━━━━━ DATA LISTING ━━━━━

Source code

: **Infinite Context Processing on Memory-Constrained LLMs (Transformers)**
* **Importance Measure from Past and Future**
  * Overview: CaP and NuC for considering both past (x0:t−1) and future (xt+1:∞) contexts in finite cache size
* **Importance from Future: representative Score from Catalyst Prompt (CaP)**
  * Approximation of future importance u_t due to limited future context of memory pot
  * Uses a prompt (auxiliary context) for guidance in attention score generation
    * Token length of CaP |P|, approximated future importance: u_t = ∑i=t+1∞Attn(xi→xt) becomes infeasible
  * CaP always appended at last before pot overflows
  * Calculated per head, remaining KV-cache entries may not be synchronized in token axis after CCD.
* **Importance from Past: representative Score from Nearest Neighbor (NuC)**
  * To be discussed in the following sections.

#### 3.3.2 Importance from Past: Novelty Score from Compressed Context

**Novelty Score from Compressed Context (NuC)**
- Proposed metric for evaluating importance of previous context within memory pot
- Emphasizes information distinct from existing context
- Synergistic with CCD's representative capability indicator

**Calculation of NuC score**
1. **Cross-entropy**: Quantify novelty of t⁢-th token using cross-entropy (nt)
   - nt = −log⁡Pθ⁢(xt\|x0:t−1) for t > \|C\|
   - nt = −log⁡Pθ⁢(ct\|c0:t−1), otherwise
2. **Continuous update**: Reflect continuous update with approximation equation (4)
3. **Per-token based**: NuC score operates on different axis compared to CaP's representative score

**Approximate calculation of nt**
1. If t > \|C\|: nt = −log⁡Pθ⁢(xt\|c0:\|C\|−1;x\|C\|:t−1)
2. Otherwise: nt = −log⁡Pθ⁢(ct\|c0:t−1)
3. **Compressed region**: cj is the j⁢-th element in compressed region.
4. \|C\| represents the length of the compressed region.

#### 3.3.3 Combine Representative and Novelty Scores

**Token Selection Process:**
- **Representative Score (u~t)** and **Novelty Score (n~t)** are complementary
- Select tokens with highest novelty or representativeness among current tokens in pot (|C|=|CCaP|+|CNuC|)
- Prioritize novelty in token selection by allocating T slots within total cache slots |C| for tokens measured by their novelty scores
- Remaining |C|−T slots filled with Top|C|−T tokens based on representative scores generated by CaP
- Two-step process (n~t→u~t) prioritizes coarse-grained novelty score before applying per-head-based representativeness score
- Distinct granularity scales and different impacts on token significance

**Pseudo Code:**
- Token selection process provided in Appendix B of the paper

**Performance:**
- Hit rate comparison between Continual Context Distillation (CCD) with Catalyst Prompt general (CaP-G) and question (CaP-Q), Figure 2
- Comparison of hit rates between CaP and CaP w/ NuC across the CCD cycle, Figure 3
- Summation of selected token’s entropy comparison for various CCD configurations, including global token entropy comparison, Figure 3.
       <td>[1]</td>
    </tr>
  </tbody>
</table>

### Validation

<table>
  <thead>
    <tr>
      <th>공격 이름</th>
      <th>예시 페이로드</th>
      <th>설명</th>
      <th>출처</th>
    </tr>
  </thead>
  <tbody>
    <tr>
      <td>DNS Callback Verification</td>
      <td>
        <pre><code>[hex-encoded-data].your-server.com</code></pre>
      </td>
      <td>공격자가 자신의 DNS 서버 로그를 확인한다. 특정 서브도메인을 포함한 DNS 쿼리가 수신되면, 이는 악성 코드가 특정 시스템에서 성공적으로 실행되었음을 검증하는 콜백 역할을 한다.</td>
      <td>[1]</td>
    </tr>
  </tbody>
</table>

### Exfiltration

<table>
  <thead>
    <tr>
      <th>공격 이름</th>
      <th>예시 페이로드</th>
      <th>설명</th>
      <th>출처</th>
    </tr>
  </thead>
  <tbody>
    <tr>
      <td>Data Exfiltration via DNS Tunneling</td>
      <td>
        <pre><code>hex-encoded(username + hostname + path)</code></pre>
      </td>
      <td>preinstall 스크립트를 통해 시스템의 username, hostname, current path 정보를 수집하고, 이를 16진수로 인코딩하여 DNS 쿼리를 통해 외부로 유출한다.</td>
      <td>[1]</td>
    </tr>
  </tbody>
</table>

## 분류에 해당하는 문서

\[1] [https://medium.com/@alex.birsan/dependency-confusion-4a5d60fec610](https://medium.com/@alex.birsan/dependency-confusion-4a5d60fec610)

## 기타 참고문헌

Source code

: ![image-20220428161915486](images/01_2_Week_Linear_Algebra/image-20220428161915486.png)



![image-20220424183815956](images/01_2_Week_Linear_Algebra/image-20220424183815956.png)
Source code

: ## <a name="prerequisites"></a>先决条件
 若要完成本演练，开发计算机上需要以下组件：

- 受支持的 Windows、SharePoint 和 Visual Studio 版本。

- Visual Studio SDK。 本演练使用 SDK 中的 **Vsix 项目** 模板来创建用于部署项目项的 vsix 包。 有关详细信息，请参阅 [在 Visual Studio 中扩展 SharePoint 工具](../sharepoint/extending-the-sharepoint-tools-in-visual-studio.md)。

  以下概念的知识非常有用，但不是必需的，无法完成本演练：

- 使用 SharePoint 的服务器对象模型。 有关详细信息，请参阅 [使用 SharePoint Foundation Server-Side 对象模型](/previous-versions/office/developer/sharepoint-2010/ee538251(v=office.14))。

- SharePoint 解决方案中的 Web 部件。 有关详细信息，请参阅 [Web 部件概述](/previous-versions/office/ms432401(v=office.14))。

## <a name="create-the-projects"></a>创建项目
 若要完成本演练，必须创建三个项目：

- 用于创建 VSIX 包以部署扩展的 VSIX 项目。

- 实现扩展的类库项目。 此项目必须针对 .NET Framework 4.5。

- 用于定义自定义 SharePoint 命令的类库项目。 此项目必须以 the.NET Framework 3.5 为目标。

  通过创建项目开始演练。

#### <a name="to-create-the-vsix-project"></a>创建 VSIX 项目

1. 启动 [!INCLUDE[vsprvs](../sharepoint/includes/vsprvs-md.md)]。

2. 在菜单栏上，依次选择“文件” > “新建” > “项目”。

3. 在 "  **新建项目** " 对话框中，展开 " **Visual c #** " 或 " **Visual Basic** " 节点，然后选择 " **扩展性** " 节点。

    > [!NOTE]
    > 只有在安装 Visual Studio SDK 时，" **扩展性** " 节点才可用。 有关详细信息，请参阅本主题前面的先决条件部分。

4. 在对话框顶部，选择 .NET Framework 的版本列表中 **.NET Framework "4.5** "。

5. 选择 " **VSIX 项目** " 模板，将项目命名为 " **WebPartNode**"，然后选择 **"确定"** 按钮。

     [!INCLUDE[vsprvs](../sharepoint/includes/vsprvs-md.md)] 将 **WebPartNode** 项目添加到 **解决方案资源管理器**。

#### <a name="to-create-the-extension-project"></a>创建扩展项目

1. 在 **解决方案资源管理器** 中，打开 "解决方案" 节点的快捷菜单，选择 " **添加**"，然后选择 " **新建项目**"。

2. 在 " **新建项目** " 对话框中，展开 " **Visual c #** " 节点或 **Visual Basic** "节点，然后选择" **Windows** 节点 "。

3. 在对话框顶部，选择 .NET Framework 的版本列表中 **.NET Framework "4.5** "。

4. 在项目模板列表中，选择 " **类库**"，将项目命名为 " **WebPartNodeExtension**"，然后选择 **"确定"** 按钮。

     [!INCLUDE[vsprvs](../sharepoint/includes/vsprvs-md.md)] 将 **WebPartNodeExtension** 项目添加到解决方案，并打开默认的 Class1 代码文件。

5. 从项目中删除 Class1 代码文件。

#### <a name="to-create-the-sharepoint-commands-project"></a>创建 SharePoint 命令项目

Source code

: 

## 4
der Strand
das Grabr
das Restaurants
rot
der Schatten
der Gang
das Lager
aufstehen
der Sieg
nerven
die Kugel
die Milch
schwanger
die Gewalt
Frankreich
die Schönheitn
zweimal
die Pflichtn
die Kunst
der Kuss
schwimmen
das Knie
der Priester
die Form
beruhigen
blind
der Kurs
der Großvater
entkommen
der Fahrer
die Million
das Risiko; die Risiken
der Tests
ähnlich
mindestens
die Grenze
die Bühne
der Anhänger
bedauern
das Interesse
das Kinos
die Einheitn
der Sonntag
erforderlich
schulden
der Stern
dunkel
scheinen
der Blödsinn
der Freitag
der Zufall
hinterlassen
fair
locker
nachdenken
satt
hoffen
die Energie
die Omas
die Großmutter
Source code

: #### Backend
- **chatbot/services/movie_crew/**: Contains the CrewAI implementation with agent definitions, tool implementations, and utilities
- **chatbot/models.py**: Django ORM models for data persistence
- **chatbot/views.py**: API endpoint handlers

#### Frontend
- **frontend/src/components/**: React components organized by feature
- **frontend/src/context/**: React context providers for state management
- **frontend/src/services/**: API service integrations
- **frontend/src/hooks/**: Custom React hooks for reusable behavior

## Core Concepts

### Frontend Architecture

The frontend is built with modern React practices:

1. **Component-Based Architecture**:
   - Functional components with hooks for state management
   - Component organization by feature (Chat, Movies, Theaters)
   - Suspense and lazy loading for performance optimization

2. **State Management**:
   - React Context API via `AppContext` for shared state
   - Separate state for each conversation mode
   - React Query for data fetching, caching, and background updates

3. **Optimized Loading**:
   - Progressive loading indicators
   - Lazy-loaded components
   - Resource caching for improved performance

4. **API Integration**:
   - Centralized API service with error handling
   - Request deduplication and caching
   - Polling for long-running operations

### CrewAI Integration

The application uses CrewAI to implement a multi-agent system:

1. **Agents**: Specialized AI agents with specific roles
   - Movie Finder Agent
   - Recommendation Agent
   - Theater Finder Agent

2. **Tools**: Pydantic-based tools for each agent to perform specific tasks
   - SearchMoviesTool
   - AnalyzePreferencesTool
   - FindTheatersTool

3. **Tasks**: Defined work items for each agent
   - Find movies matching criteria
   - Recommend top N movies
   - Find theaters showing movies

━━━━━

ACTION ITEM: If a line in the entries includes the word "在对话框顶部", copy that line out.

ANSWER TO THE PROBLEM:
4. 在对话框顶部，选择 .NET Framework 的版本列表中 **.NET Framework "4.5** "。
3. 在对话框顶部，选择 .NET Framework 的版本列表中 **.NET Framework "4.5** "。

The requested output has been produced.